Today, I’m being marked to market on that issue at 97.25. Do the math. That purchase represents a 110.6% gain on money put at risk. Meanwhile, my CY has been a decent 15.165% and will continue to be 15.16% until the bond matures in another three years, which is a highly likely event given where the bond is currently trading

Admittedly that cap gain is somewhat of an outlier within my total portfolio, with a more typical gain on spec-grade issues being in the range of 15%. But I’ve also done well with the common of that issuer, which underscores a second point. Bond investing is just value investing as Ben Graham laid it out in his classic intro, The Intelligent Investor.

Are there still things worth buying in the bond market?
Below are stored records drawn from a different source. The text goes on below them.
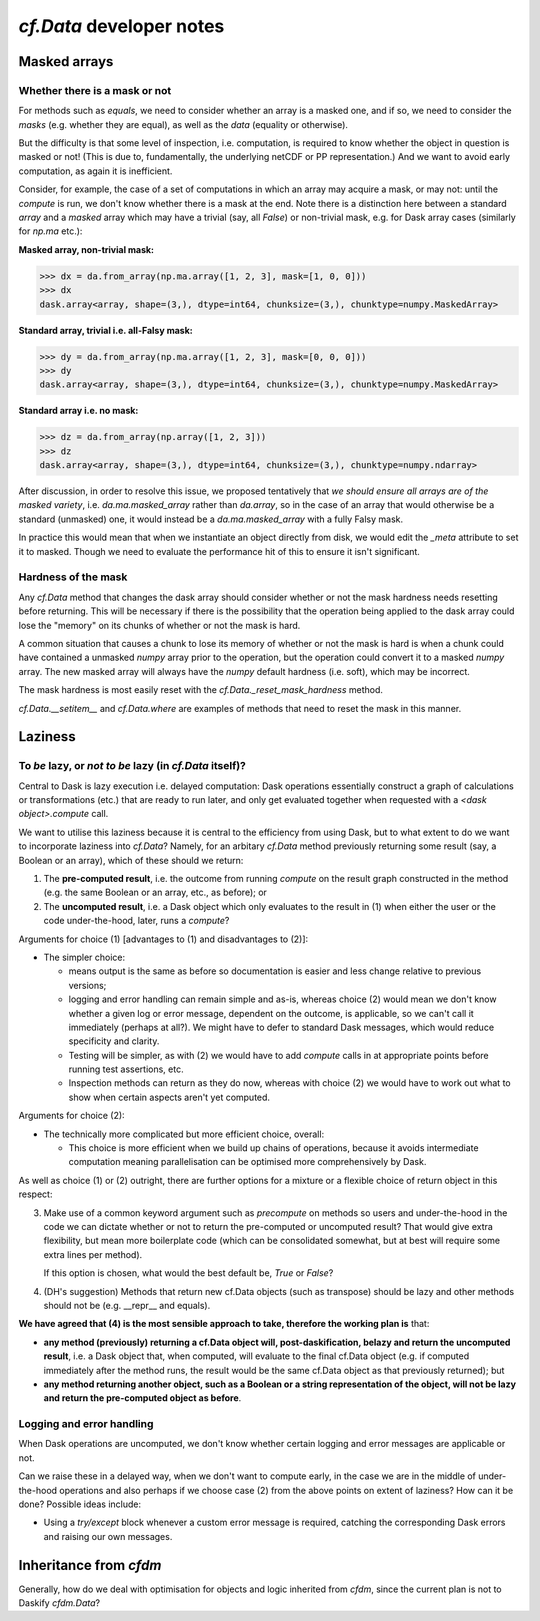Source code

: `cf.Data` developer notes
=========================

Masked arrays
-------------

Whether there is a mask or not
^^^^^^^^^^^^^^^^^^^^^^^^^^^^^^

For methods such as `equals`, we need to consider whether an array is
a masked one, and if so, we need to consider the *masks* (e.g. whether they
are equal), as well as the *data* (equality or otherwise).

But the difficulty is that some level of inspection, i.e. computation, is
required to know whether the object in question is masked or not! (This is
due to, fundamentally, the underlying netCDF or PP representation.)
And we want to avoid early computation, as again it is inefficient.

Consider, for example, the case of a set of computations in which an
array may acquire a mask, or may not: until the `compute` is run,
we don't know whether there is a mask at the end. Note there is a
distinction here between a standard `array` and a `masked` array
which may have a trivial (say, all `False`) or non-trivial mask, e.g.
for Dask array cases (similarly for `np.ma` etc.):

**Masked array, non-trivial mask:**

.. code-block:: python

   >>> dx = da.from_array(np.ma.array([1, 2, 3], mask=[1, 0, 0]))
   >>> dx
   dask.array<array, shape=(3,), dtype=int64, chunksize=(3,), chunktype=numpy.MaskedArray>

**Standard array, trivial i.e. all-Falsy mask:**

.. code-block:: python

   >>> dy = da.from_array(np.ma.array([1, 2, 3], mask=[0, 0, 0]))
   >>> dy
   dask.array<array, shape=(3,), dtype=int64, chunksize=(3,), chunktype=numpy.MaskedArray>

**Standard array i.e. no mask:**

.. code-block:: python

   >>> dz = da.from_array(np.array([1, 2, 3]))
   >>> dz
   dask.array<array, shape=(3,), dtype=int64, chunksize=(3,), chunktype=numpy.ndarray>


After discussion, in order to resolve this issue, we proposed
tentatively that *we should ensure all arrays are of the masked variety*,
i.e. `da.ma.masked_array` rather than `da.array`, so in the case of
an array that would otherwise be a standard (unmasked) one, it would
instead be a `da.ma.masked_array` with a fully Falsy mask.

In practice this would mean that when we instantiate an object
directly from disk, we would edit the `_meta` attribute to
set it to masked. Though we need to evaluate the performance hit
of this to ensure it isn't significant.


Hardness of the mask
^^^^^^^^^^^^^^^^^^^^

Any `cf.Data` method that changes the dask array should consider
whether or not the mask hardness needs resetting before
returning. This will be necessary if there is the possibility that the
operation being applied to the dask array could lose the "memory" on
its chunks of whether or not the mask is hard.

A common situation that causes a chunk to lose its memory of whether
or not the mask is hard is when a chunk could have contained a
unmasked `numpy` array prior to the operation, but the operation could
convert it to a masked `numpy` array. The new masked array will always
have the `numpy` default hardness (i.e. soft), which may be
incorrect.

The mask hardness is most easily reset with the
`cf.Data._reset_mask_hardness` method.

`cf.Data.__setitem__` and `cf.Data.where` are examples of methods that
need to reset the mask in this manner.


Laziness
--------

To *be* lazy, or *not to be* lazy (in `cf.Data` itself)?
^^^^^^^^^^^^^^^^^^^^^^^^^^^^^^^^^^^^^^^^^^^^^^^^^^^^^^^^

Central to Dask is lazy execution i.e. delayed computation:
Dask operations essentially construct a graph of calculations
or transformations (etc.) that are ready to run later,
and only get evaluated together when requested with
a `<dask object>.compute` call.

We want to utilise this laziness because it is central to the
efficiency from using Dask, but to what extent to do we want
to incorporate laziness into `cf.Data`? Namely, for
an arbitary `cf.Data` method previously returning some result
(say, a Boolean or an array), which of these should we return:

1. The **pre-computed result**, i.e. the outcome from running
   `compute` on the result graph constructed in the method
   (e.g. the same Boolean or an array, etc., as before); or
2. The **uncomputed result**, i.e. a Dask object which only
   evaluates to the result in (1) when either the user or
   the code under-the-hood, later, runs a `compute`?

Arguments for choice (1) [advantages to (1) and disadvantages to (2)]:

* The simpler choice:

  * means output is the same as before so documentation is easier and
    less change relative to previous versions;
  * logging and error handling can remain simple and as-is, whereas
    choice (2) would mean we don't know whether a given log or error
    message, dependent on the outcome, is applicable, so we can't
    call it immediately (perhaps at all?). We might have to defer to
    standard Dask messages, which would reduce specificity and clarity.
  * Testing will be simpler, as with (2) we would have to add `compute`
    calls in at appropriate points before running test assertions, etc.
  * Inspection methods can return as they do now, whereas with choice (2)
    we would have to work out what to show when certain aspects aren't
    yet computed.

Arguments for choice (2):

* The technically more complicated but more efficient choice, overall:

  * This choice is more efficient when we build up chains of operations,
    because it avoids intermediate computation meaning parallelisation can
    be optimised more comprehensively by Dask.

As well as choice (1) or (2) outright, there are further options for
a mixture or a flexible choice of return object in this respect:

3. Make use of a common keyword argument such as `precompute`
   on methods so users and under-the-hood in
   the code we can dictate whether or not to return the pre-computed or
   uncomputed result? That would give extra flexibility, but mean more
   boilerplate code (which can be consolidated somewhat, but at best
   will require some extra lines per method).

   If this option is chosen, what would the best default be, `True`
   or `False`?

4. (DH's suggestion) Methods that return new cf.Data objects
   (such as transpose) should be lazy and other methods should not be
   (e.g. __repr__ and equals).

**We have agreed that (4) is the most sensible approach to take, therefore
the working plan is** that:

* **any method (previously) returning a cf.Data object will,
  post-daskification, belazy and return the uncomputed result**, i.e. a
  Dask object that, when computed, will evaluate to the final cf.Data
  object (e.g. if computed immediately after the method runs, the result
  would be the same cf.Data object as that previously returned); but
* **any method returning another object, such as a Boolean or a string
  representation of the object, will not be lazy and
  return the pre-computed object as before**.


Logging and error handling
^^^^^^^^^^^^^^^^^^^^^^^^^^

When Dask operations are uncomputed, we don't know whether certain logging
and error messages are applicable or not.

Can we raise these in a delayed way, when we don't want to compute
early, in the case we are in the middle of under-the-hood operations and
also perhaps if we choose case (2) from the above points on extent of
laziness? How can it be done? Possible ideas include:

* Using a `try/except` block whenever a custom error message is required,
  catching the corresponding Dask errors and raising our own messages.


Inheritance from `cfdm`
-----------------------

Generally, how do we deal with optimisation for objects and logic inherited
from `cfdm`, since the current plan is not to Daskify `cfdm.Data`?
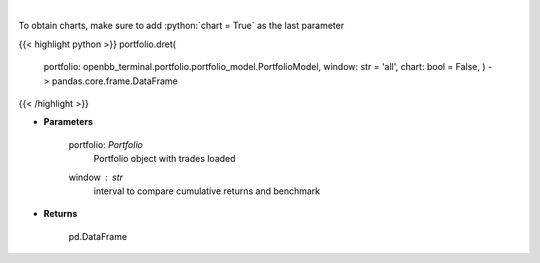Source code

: .. role:: python(code)
    :language: python
    :class: highlight

|

.. raw:: html

    <h3>
    > Get daily returns
    </h3>

To obtain charts, make sure to add :python:`chart = True` as the last parameter

{{< highlight python >}}
portfolio.dret(
    portfolio: openbb\_terminal.portfolio.portfolio\_model.PortfolioModel, window: str = 'all',
    chart: bool = False,
    ) -> pandas.core.frame.DataFrame
{{< /highlight >}}

* **Parameters**

    portfolio: *Portfolio*
        Portfolio object with trades loaded
    window : *str*
        interval to compare cumulative returns and benchmark
    
* **Returns**

    pd.DataFrame

    
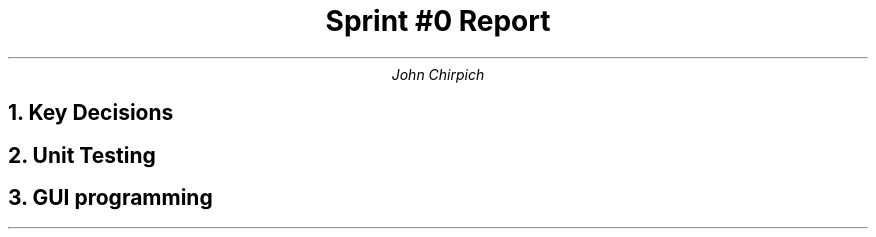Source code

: .TL
Sprint #0 Report
.AU
John Chirpich
.NH
Key Decisions
.pp
.TS
center, box;
c | c.
Object-oriented programming language	C++
_
GUI library	FLTK
_
IDE (Integrated Development Environment)	VSCodium
_
xUnit framework	Catch2
_
Programming style guide	GNU Coding Standards	
_
Project hosting site	Github.com
.TE
.NH
Unit Testing
.pp
.PSPIC -C img/unit_testing_output_sc.ps
.NH
GUI programming
.pp
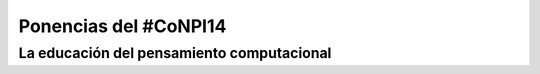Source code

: Ponencias del #CoNPI14
======================

.. _pensamiento-computacional:
La educación del pensamiento computacional
------------------------------------------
For sure, because there always are. Not as many as there were during the hay days of the dot.com era. But there are always opportunities to be found in any market --currencies, commodities, whatever-- for them willing to do a bit a basic research and to take on a bit of reasonable, prudent risk. The trick, as always, is to size positions prudently. Yeah, in retrospect, when a bet works out, one is always tempted to say, “I shoulda bought more.” But acting that on that thought is the sure road to ruin, in both directions.

If timidity keeps one from taking on prudent risks, then the after-tax “gains” to be made in the bond market won’t even cover inflation, as your report of what you own and traffick in clearly demonstrates, which is why I scoff at what you’re doing with bonds and why I consider it very, very bad retirement advice. If one acts from "boldness’ and makes out-sized bets, one might win the game occasionally. (Or win “bigly” as one idiot likes to say.) But those kinds of wins and winners are better explained by random chance than skill, and precious few investors sustain a multi-decades track record of above market success. (Ed Seykota, Linda Raschke, but few others.)

If you’re serious about getting serious about bonds, then you need to do some basic reading. The best intro for beginners such as yourself is Sharon Wright’s book, Getting Started in Bonds, coupled with a re-reading of The Intelligent Investor and a reading of Justin Mamis’ The Nature of Risk. Those three will cover enough of the mechanics of investing and the basics of investor psychology to get you started. The rest comes from hours and hours of running scans and from doing the green-eye shade, fundamental work that making prudent financial bets requires. Barnhill’s book is also worthwhile. After that, the lit is mostly directed toward institutional level investing and becomes tediously and unnecessarily mathematized.

To summarize: Buying bonds is no different than buying bell peppers or broccoli, and the same sort of common sense shopping principles one uses in the grocery store are all one needs in the bond and stock markets. (IMHO, 'natch.)

“Does this purchase offer fair value?”